A tool that parses out proteomic databases from UniProt with species as an input?

29 views
Skip to first unread message

Pratik Jagtap

unread,
Nov 15, 2014, 4:48:56 PM11/15/14
to Galaxy for Proteomics, Timothy Griffin, Jim Johnson, Ira Cooke, Björn Grüning, Lennart Martens, Candace Guerrero
Hello Everyone,

There are a  concept / idea that we have been discussing for addition into Galaxy-P. 

Given that most of the metagenomics studies are based on 16s rRNA-based taxonomy identifications. I was wondering if there is a tool available that can take in species names and parse out proteomes (if available) from UniProt website? We can use the merge FASTA function within galaxyP then to generate a merged FASTA file for subsequent searches. In our discussion with researchers working in the field of metaproteomics - this would be a useful tool. Any ideas on effort that would be required to build this tool?

Any inputs / discussion on this will be greatly appreciated.

Regards,

Pratik


Pratik Jagtap,
Managing Director,
Center for Mass Spectrometry and Proteomics,
43 Gortner Laboratory
1479 Gortner Avenue
St. Paul, MN 55108

Ira Cooke

unread,
Nov 15, 2014, 5:00:10 PM11/15/14
to Pratik Jagtap, Galaxy for Proteomics, Timothy Griffin, Jim Johnson, Björn Grüning, Lennart Martens, Candace Guerrero
Hi Pratik, 


Uniprot has a great API … so if you know the species identifier (or list of them) you can get a customized database direct from Uniprot by downloading using a special url that contains all the taxonomic identifiers.  This negates the need for a merge step.

This is an example (Dog and Mouse)


I guess the trick would be to go from species names to taxon ids   … since this is inherently fuzzy (species might be listed under a different name from what you expect).  For my purposes I just do this by hand using uniprot via the ncbi taxonomy database … but if you have a bulk list of species names I wouldn’t be sure how to do it in an automated way (unless all the species names had a perfect match in the database).

Cheers
Ira

Lennart Martens

unread,
Nov 16, 2014, 9:05:25 AM11/16/14
to gal...@umn.edu, Pratik Jagtap, Timothy Griffin, Jim Johnson, Ira Cooke, Björn Grüning, Candace Guerrero

Hi Pratik,

I will repeat myself :).
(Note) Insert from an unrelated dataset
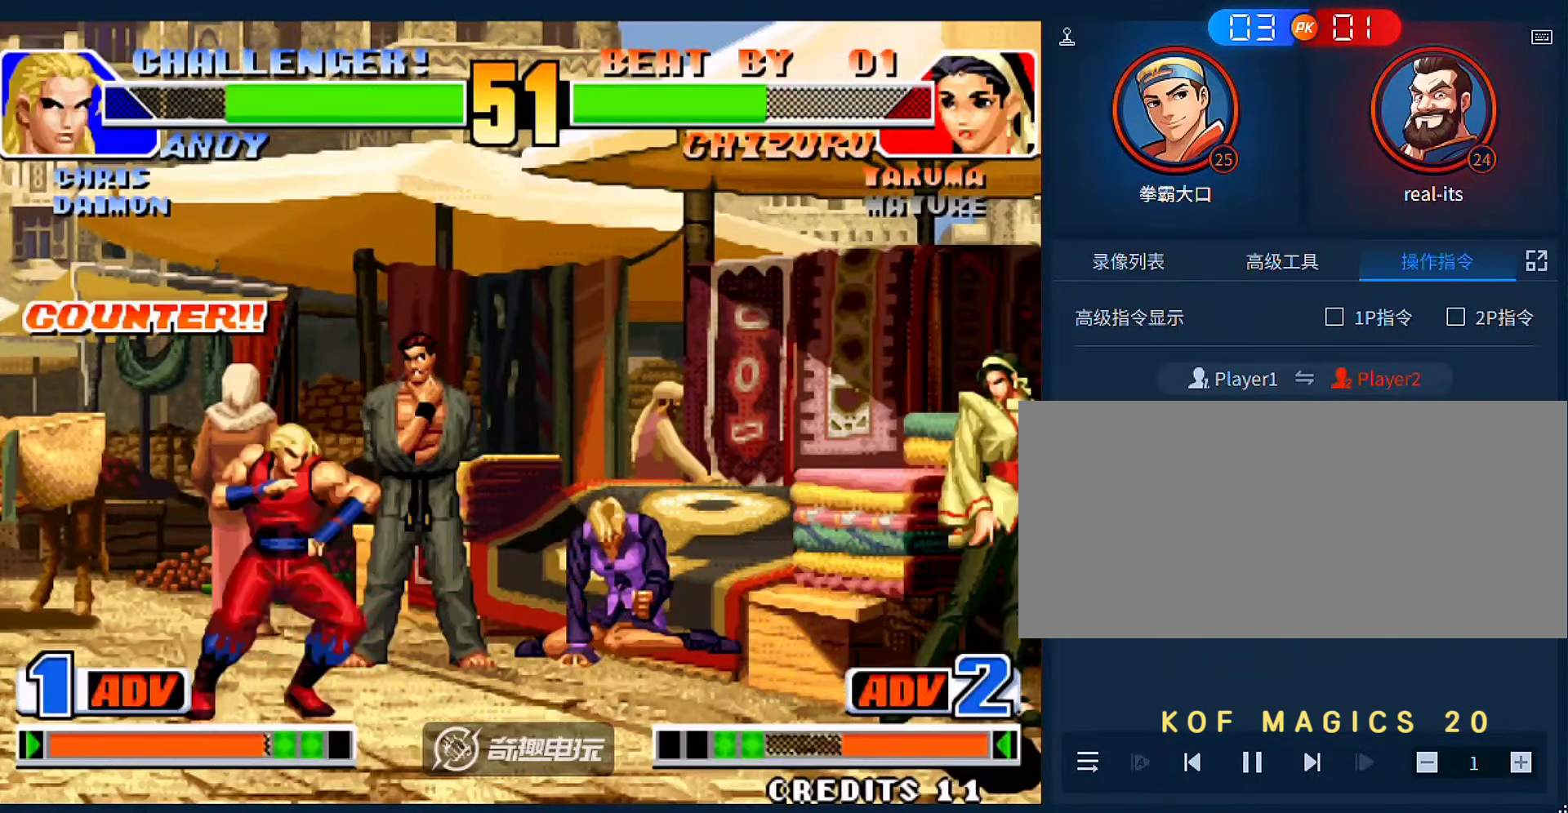
{"dt_ms": 500, "buttons": ["B"], "left_stick": "down-left", "events": [[317, "B", "down"], [317, "left_stick", "down-left"]]}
DBToolkit can do this from the local, complete UniProt file (in .dat format) for species as well as for entire taxons, specified as either the text string ('homo sapiens') or the TaxIDs (9606). As stated above, it does require a local version of the file, however.

Cheers,

lnnrt.



---- Pratik Jagtap wrote ----

Björn Grüning

unread,
Nov 16, 2014, 9:21:10 AM11/16/14
to Lennart Martens, gal...@umn.edu, Pratik Jagtap, Timothy Griffin, Jim Johnson, Ira Cooke, Candace Guerrero
Hi Lennart,

can you point me to the most recent code? google-code is dead, right?
Requiring a local db is good for reproducibility and we could write a
data_manager for an optimal Galaxy integration.

But as pointed our by Ira, being able to query UniProt directly would be
also nice and should be to hard. Ideally, UniProt would offer such a
nice "Download to Galaxy" button, as UCSC or SRA.

Lennart, can DBToolkit be used to get the mapping from "Human" to some taxa?

Pratik, can you please fill a trello card here:
https://trello.com/b/vEfiz617/proteomics

So we can organise our efforts?

Thanks,
Bjoern

Lennart Martens

unread,
Nov 16, 2014, 2:02:32 PM11/16/14
to gal...@umn.edu, Pratik Jagtap, Björn Grüning, Timothy Griffin, Jim Johnson, Ira Cooke, Candace Guerrero

Hi Bjoern,

Google code isn't dead :). DBToolkit is just very stable (the tool is 12 years old), and relies in a clever way on compomics-tilities for most of the variable bits.

I'm not sure what you mean with the mapping of 'human' to other taxa.

Cheers,

lnnrt.



---- Björn Grüning wrote ----

Pratik Jagtap

unread,
Nov 16, 2014, 7:41:02 PM11/16/14
to Lennart Martens, Galaxy for Proteomics, Björn Grüning, Timothy Griffin, Jim Johnson, Ira Cooke, Candace Guerrero, Thomas McGowan
Hello Ira, Bjoern and Lennart,

Thanks for the inputs.

I think it would be a good idea to use DBToolkit or its many features within GalaxyP. 

As a start do you think that we can approach someone at UniProt, have them install DBToolKit and discuss about the 'Download to Galaxy' option? This will save us the effort of downloading and updating UniProt .dat file regularly. 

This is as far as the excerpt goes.